*SUPPLIED TEXT*.
-- -- --

Forty-nine rhesus monkeys (Macacca mulatta) ranging in age from postnatal 1 week to 11.5 years were used (supplementary tables T3 and T4). Animals were housed according to age as previously described.37 All housing and experimental procedures were conducted in accordance with the guidelines of the US Department of Agriculture and the NIH Guide for the Care of Animals, and with approval from the University of Pittsburgh’s Institutional Animal Care and Use Committee.

Twenty-one animals were perfused transcardially with ice-cold artificial cerebrospinal fluid following deep anesthesia induced with ketamine and pentobarbital; in 5 of these animals, a small tissue block from the left principal sulcus had been surgically excised for in vitro electrophysiology studies 2–4 weeks prior to perfusion. The remaining 28 animals were experimentally naive. After deep anesthesia with ketamine and pentobarbital was induced, the brains were removed. For all animals, the right hemisphere of each brain was blocked coronally and each block was frozen and stored at −80°C.

-- -- --

*INSTRUCTIONS*.
(a) List every number of animals given in the passage on the rhesus monkeys, in the order they appear.
(b) Copy the passage on the rhesus monkeys from "Forty-nine rhesus monkeys" to "and Use Committee.", word for word.

-- -- --

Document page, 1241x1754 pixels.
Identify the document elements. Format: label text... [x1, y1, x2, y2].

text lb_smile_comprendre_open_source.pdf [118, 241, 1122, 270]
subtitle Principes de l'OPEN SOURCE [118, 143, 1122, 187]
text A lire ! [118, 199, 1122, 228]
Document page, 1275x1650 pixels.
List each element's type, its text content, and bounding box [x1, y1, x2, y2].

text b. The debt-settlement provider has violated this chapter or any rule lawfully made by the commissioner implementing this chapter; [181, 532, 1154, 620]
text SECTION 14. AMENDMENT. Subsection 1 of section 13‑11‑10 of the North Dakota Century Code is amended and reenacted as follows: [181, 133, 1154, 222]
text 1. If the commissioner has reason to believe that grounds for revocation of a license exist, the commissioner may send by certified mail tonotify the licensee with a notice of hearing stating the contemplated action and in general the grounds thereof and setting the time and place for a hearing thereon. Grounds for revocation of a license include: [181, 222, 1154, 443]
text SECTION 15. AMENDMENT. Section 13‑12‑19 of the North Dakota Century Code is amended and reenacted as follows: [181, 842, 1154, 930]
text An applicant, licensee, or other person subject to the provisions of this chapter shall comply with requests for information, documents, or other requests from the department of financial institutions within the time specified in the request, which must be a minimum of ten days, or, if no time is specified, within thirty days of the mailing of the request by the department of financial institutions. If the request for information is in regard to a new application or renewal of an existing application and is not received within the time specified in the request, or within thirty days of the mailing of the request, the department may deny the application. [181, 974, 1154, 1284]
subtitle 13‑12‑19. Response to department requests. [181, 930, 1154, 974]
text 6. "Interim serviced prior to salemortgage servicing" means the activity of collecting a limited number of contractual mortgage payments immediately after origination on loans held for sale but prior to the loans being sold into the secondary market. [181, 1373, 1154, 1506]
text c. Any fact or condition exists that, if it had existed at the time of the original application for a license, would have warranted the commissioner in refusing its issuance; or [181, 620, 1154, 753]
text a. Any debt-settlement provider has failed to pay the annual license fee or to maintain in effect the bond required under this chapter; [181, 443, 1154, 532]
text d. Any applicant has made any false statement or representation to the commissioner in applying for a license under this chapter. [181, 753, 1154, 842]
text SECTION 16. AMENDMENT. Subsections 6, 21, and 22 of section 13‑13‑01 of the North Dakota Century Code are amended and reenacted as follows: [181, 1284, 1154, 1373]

-- -- --

*SOLUTIONS TO EACH TASK*.
(a) Forty-nine, Twenty-one, 5, 28

(b)
Forty-nine rhesus monkeys (Macacca mulatta) ranging in age from postnatal 1 week to 11.5 years were used (supplementary tables T3 and T4). Animals were housed according to age as previously described.37 All housing and experimental procedures were conducted in accordance with the guidelines of the US Department of Agriculture and the NIH Guide for the Care of Animals, and with approval from the University of Pittsburgh’s Institutional Animal Care and Use Committee.